Source data
━━━━━━━━━━━━━━━━

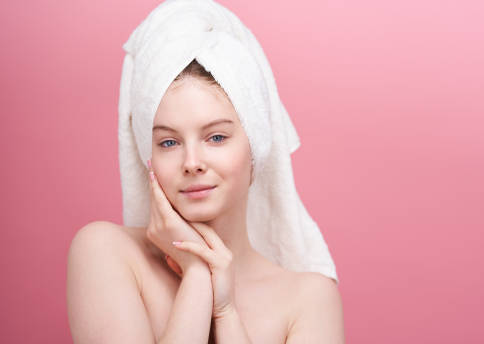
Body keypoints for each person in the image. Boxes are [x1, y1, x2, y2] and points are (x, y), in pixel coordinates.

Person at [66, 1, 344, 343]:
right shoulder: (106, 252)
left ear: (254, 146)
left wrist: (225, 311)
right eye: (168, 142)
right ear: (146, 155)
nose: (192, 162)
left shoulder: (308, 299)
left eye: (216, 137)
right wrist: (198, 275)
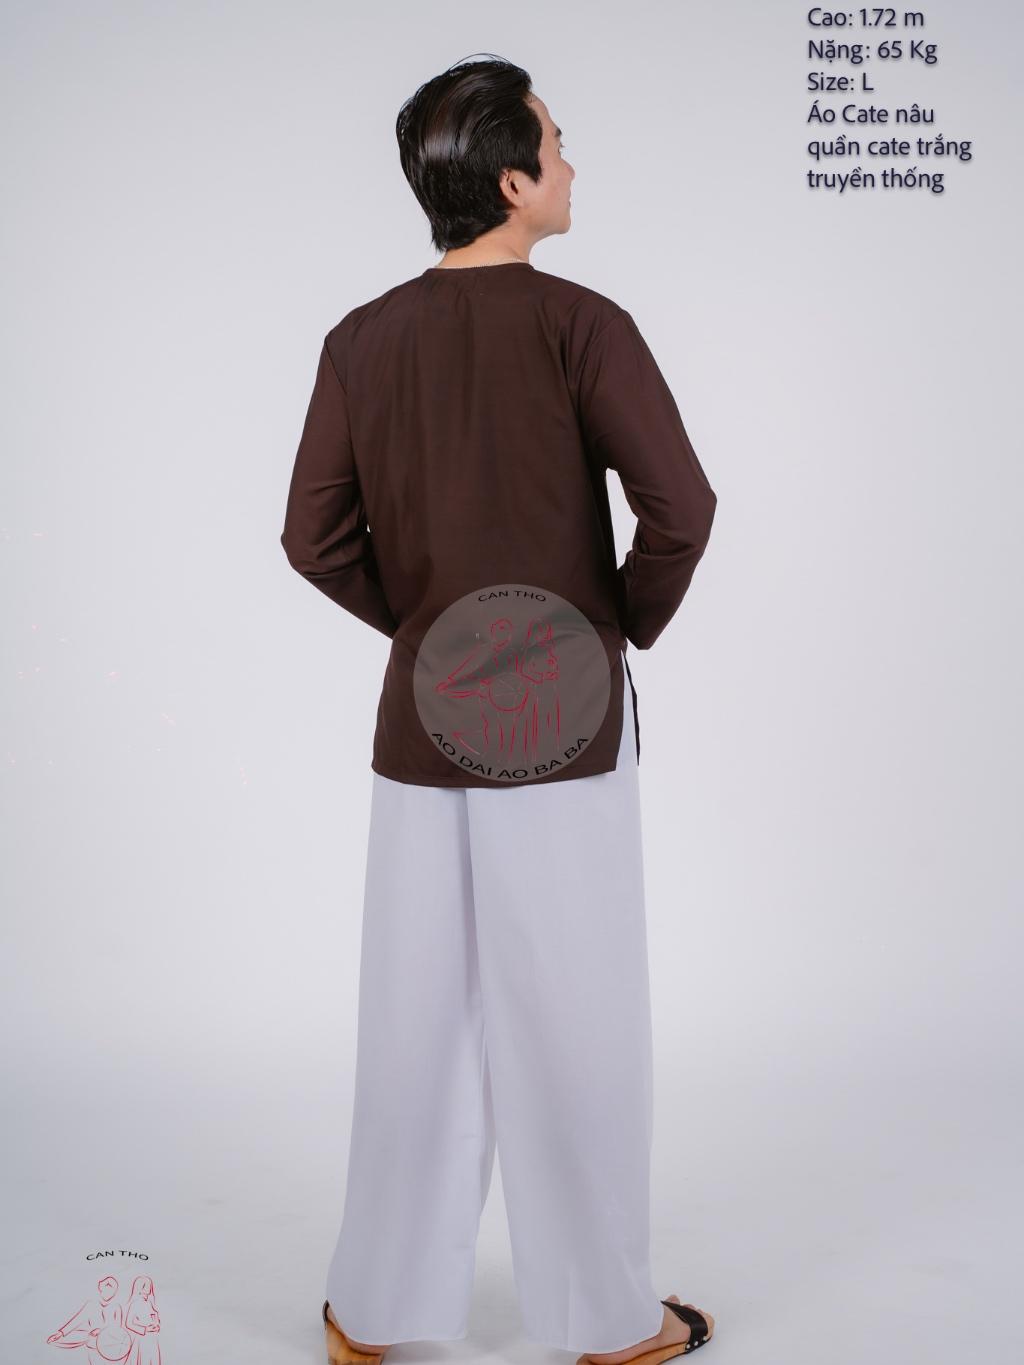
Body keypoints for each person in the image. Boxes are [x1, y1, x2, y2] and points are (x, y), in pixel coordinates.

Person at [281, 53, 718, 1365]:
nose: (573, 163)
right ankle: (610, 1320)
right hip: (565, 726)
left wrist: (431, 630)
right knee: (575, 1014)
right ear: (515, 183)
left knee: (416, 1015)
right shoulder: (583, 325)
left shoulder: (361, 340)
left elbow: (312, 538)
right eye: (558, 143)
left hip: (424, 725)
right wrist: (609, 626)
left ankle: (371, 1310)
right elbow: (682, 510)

━━━━━━━━━━━━━━━━

About this task: Your answer must be an exact copy of the records, with every picture left out.

Solution:
Body keypoints for each person in the image. Boxes are [x1, y1, x2, y2] and points are (x, y), in pixel coordinates.

Person at [66, 1, 344, 343]:
right shoulder: (106, 252)
left ear: (254, 146)
left wrist: (225, 311)
right eye: (168, 142)
right ear: (146, 155)
nose: (192, 162)
left shoulder: (308, 299)
left eye: (216, 137)
right wrist: (198, 275)
Body keypoints for each person in the image. Boxes are [x1, y1, x2, y2] and points are (x, y), in pixel coordinates.

Person at [281, 53, 718, 1365]:
nose: (573, 163)
right ankle: (610, 1320)
right hip: (565, 726)
left wrist: (431, 630)
right knee: (575, 1014)
right ear: (515, 183)
left knee: (416, 1015)
right shoulder: (583, 325)
left shoulder: (361, 340)
left elbow: (312, 538)
right eye: (558, 143)
left hip: (424, 725)
right wrist: (609, 626)
left ankle: (371, 1310)
right elbow: (682, 510)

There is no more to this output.